Task directions
Among the entries below, which lines run from the line with "kilo de calabaza" through the line with "una semana antes"? Retype those, both ends included, exactly and without pictures.

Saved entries
>>>>

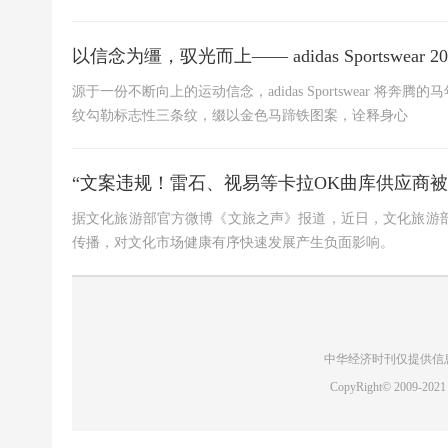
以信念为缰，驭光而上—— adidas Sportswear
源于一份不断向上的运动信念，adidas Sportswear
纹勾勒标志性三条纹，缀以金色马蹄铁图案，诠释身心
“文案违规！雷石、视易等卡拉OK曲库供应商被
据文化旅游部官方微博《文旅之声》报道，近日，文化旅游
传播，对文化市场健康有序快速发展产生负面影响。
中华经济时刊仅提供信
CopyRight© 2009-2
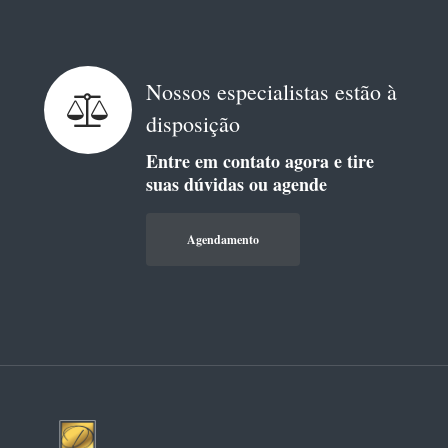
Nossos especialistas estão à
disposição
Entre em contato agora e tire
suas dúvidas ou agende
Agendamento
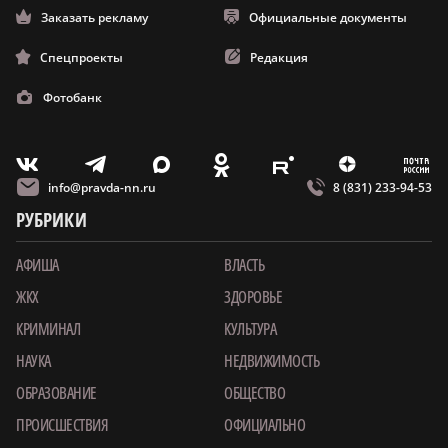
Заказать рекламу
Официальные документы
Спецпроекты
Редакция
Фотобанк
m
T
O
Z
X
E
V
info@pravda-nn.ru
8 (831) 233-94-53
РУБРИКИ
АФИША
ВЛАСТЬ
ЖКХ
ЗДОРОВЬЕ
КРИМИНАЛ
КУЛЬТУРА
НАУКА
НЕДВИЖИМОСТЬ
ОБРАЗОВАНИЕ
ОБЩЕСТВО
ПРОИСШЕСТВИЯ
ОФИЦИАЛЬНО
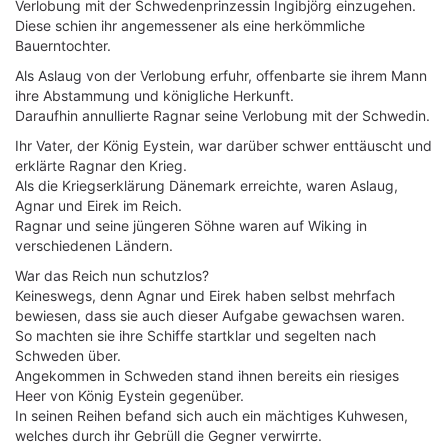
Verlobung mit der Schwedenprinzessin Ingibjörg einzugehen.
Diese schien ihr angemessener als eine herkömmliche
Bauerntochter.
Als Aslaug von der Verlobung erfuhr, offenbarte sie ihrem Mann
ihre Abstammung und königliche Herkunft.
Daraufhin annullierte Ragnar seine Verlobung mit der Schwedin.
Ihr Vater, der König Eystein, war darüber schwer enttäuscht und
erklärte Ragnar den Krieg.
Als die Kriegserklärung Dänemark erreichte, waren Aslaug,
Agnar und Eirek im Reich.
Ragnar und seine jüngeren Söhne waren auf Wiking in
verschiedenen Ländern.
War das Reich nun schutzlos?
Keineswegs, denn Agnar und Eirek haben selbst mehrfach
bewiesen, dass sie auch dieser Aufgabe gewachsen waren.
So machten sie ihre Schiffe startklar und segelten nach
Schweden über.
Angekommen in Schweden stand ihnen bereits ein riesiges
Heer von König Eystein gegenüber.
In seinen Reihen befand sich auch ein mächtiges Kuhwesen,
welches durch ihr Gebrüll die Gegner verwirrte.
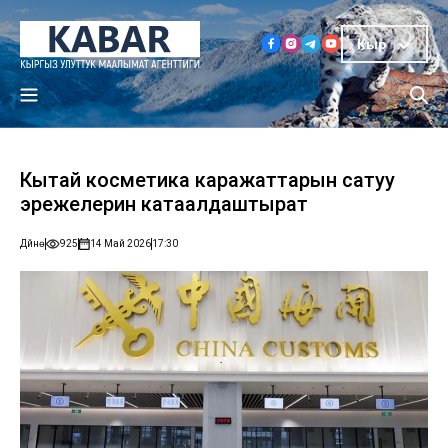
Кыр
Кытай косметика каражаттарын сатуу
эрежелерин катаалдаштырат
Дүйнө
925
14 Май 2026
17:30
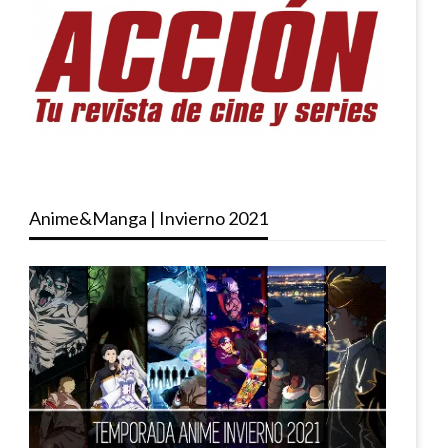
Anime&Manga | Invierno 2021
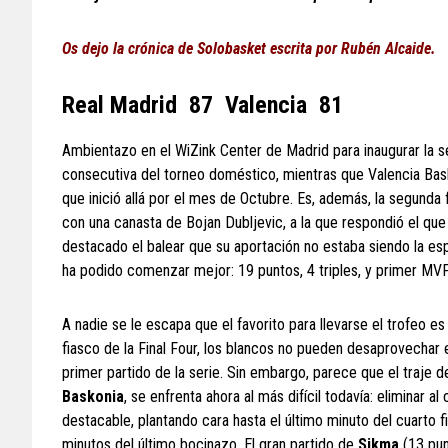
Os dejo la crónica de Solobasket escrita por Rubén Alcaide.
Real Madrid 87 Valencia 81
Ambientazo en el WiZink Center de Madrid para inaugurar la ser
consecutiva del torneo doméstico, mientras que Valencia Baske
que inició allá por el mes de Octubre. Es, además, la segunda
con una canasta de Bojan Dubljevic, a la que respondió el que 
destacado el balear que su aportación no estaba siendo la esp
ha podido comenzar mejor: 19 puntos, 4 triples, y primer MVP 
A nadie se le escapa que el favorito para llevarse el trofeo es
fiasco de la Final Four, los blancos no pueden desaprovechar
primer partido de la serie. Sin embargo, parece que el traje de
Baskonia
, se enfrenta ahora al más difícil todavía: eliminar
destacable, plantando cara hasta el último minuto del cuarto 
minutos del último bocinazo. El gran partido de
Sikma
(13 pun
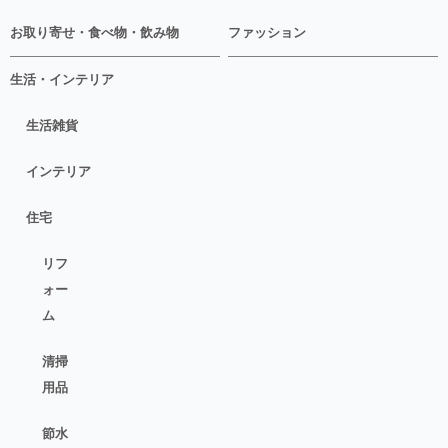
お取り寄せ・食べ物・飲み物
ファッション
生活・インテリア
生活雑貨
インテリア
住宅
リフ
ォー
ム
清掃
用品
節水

<<<<
>>>>

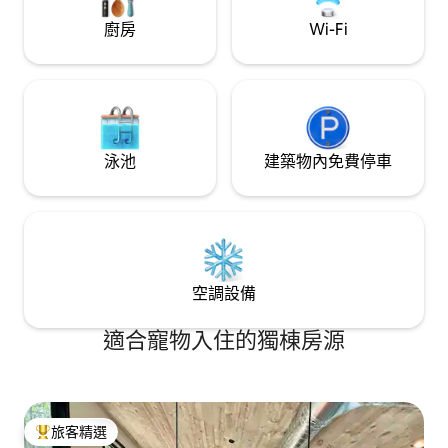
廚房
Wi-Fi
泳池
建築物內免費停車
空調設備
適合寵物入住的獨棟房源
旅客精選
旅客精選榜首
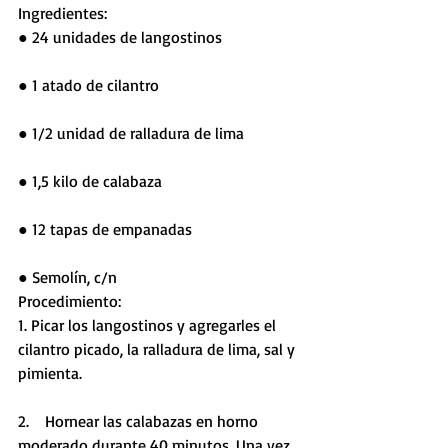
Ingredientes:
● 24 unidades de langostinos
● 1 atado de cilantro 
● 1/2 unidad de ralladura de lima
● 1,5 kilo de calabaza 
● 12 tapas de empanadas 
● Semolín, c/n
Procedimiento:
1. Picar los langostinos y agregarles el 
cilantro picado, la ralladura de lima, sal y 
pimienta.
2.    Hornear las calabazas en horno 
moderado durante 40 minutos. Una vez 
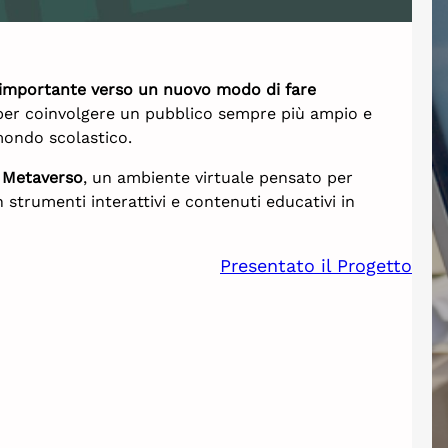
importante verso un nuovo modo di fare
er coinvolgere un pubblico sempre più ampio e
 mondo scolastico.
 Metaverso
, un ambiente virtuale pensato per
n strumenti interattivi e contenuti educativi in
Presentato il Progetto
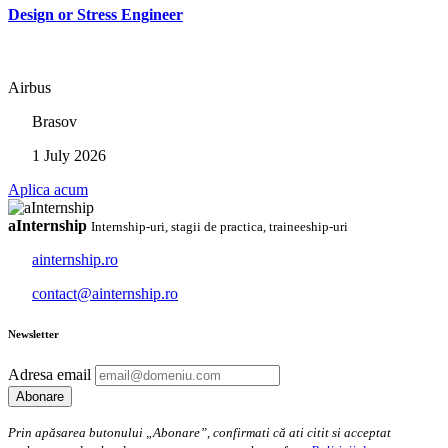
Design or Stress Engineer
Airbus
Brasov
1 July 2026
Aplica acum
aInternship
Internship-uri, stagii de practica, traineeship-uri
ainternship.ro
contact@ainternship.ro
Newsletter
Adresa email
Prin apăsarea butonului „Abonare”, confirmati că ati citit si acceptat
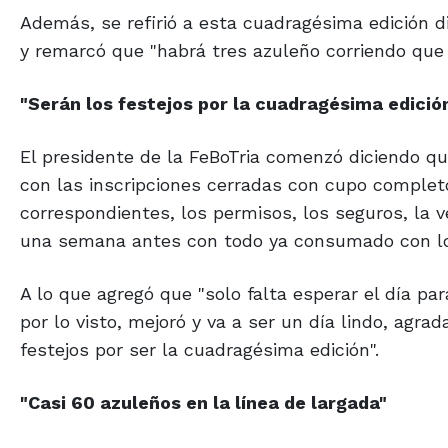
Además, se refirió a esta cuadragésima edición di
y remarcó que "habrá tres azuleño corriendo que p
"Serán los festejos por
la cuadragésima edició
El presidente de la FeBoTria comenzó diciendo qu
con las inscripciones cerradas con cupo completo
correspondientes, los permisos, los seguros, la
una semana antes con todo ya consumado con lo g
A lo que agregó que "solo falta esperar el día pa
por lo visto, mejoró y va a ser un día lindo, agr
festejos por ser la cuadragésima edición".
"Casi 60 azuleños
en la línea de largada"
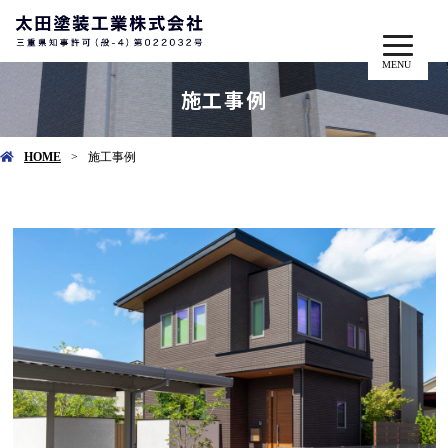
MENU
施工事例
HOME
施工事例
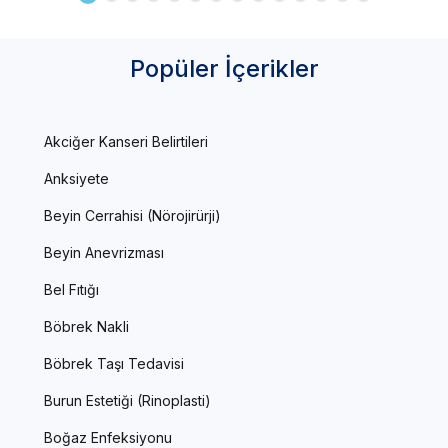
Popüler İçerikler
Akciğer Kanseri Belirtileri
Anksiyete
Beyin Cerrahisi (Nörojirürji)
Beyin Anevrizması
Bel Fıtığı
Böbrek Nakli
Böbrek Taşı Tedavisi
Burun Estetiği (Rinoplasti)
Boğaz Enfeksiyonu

<<<<
>>>>

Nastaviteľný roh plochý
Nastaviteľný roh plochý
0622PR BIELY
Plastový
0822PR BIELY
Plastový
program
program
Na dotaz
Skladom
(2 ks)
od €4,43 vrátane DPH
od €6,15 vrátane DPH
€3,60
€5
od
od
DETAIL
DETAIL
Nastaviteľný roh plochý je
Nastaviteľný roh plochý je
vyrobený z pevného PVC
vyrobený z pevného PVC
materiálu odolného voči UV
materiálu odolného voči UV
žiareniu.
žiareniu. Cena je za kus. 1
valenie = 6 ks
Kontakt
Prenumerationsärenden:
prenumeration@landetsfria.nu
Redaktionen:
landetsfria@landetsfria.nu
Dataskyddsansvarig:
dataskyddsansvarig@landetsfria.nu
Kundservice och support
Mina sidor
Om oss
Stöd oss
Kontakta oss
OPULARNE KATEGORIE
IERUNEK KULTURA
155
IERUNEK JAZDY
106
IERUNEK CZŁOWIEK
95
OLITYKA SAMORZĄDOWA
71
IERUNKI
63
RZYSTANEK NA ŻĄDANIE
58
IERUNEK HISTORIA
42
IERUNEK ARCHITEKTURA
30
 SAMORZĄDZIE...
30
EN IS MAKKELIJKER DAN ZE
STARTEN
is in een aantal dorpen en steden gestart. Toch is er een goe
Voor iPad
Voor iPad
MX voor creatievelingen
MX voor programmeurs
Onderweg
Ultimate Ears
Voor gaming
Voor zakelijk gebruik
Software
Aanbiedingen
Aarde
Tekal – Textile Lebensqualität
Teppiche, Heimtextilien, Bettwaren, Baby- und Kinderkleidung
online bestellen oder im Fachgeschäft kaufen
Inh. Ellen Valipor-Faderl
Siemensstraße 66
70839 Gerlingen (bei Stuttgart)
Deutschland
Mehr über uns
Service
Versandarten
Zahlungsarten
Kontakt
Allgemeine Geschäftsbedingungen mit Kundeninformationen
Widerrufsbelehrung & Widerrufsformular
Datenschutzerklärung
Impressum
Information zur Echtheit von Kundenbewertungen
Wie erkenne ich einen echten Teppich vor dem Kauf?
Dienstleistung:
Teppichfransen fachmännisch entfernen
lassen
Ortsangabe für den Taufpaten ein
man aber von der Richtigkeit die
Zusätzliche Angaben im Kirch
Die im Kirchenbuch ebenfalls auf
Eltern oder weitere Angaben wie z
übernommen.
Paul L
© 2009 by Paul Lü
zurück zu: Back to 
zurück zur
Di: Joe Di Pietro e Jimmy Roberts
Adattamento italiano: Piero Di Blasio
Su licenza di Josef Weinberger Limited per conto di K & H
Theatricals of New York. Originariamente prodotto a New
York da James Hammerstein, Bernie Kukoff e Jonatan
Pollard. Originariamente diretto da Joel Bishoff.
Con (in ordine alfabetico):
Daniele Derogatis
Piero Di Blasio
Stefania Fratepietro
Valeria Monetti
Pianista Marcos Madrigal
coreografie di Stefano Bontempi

<<<<

Answer space
● 1,5 kilo de calabaza 
● 12 tapas de empanadas 
● Semolín, c/n
Procedimiento:
1. Picar los langostinos y agregarles el 
cilantro picado, la ralladura de lima, sal y 
pimienta.
2.    Hornear las calabazas en horno 
moderado durante 40 minutos. Una vez 
importante verso un nuovo modo di fare
er coinvolgere un pubblico sempre più ampio e
 mondo scolastico.
 Metaverso
, un ambiente virtuale pensato per
n strumenti interattivi e contenuti educativi in
Presentato il Progetto
Design or Stress Engineer
Airbus
Brasov
1 July 2026
Aplica acum
aInternship
Internship-uri, stagii de practica, traineeship-uri
ainternship.ro
contact@ainternship.ro
Newsletter
Adresa email
Prin apăsarea butonului „Abonare”, confirmati că ati citit si acceptat
Además, se refirió a esta cuadragésima edición di
y remarcó que "habrá tres azuleño corriendo que p
"Serán los festejos por
la cuadragésima edició
El presidente de la FeBoTria comenzó diciendo qu
con las inscripciones cerradas con cupo completo
correspondientes, los permisos, los seguros, la
una semana antes con todo ya consumado con lo g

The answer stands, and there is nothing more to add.